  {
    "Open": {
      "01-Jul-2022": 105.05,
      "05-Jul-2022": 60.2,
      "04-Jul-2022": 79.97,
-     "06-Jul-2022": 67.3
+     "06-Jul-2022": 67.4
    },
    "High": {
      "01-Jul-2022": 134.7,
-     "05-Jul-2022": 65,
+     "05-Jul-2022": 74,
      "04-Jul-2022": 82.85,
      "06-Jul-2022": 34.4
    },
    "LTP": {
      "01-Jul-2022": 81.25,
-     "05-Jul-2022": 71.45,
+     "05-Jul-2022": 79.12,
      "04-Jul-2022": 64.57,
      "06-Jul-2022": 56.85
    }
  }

+++

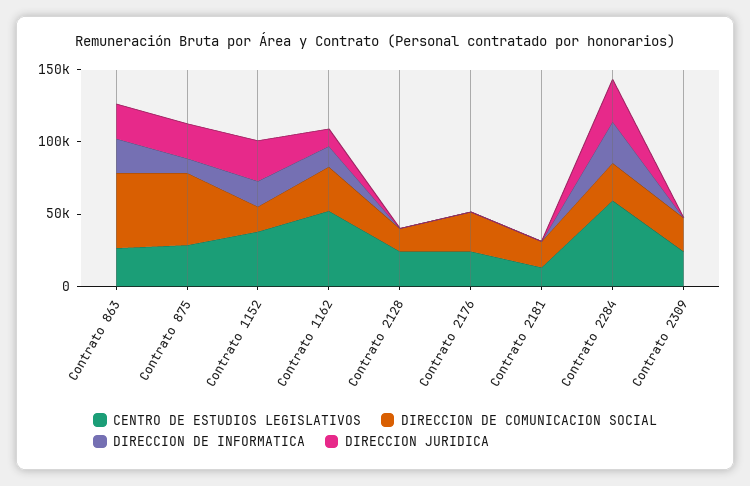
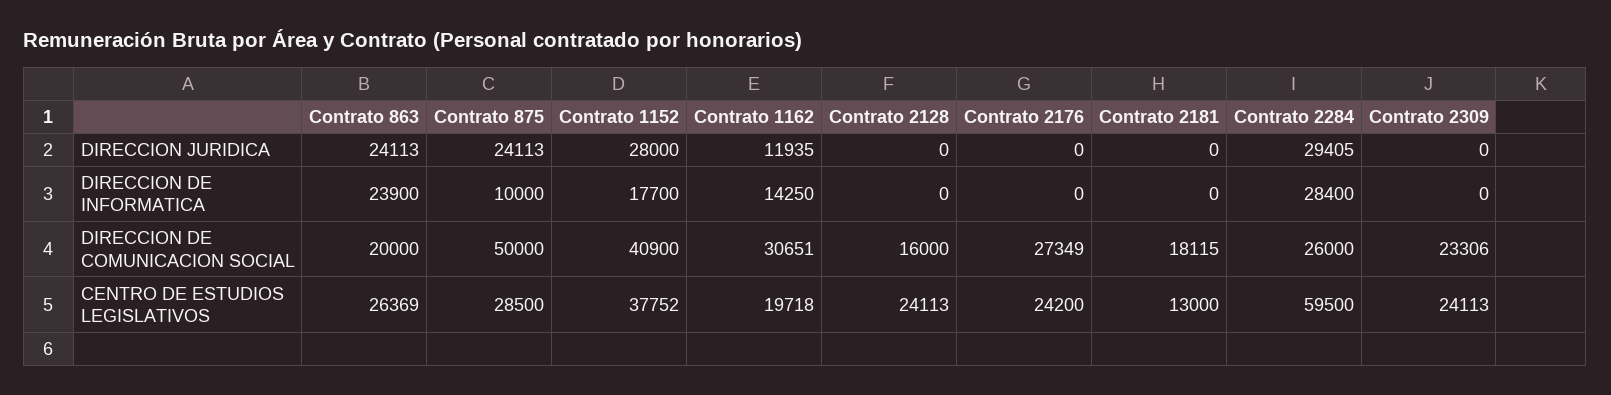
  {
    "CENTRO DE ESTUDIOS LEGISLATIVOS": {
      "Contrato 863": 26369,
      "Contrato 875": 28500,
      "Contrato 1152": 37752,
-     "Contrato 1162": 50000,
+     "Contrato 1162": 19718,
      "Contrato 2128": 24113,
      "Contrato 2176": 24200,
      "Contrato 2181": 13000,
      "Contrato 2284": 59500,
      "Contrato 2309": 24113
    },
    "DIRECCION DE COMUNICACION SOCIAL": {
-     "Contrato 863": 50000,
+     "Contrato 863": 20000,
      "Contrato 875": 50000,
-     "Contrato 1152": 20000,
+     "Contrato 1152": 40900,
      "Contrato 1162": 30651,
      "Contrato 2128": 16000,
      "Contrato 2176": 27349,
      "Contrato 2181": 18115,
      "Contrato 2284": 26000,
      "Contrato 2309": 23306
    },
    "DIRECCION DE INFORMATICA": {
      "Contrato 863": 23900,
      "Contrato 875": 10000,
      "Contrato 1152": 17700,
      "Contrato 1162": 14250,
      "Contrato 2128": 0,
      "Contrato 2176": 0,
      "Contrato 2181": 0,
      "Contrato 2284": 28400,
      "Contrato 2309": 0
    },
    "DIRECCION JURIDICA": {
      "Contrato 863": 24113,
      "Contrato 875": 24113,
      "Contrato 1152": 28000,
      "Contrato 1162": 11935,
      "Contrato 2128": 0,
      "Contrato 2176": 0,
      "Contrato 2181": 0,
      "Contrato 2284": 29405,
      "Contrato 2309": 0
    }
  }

+++

» **About this exercise**: Return each line of the material in which the string "DIRECCION" can be found.

» **Solution for this task**:
    "DIRECCION DE COMUNICACION SOCIAL": {
    "DIRECCION DE INFORMATICA": {
    "DIRECCION JURIDICA": {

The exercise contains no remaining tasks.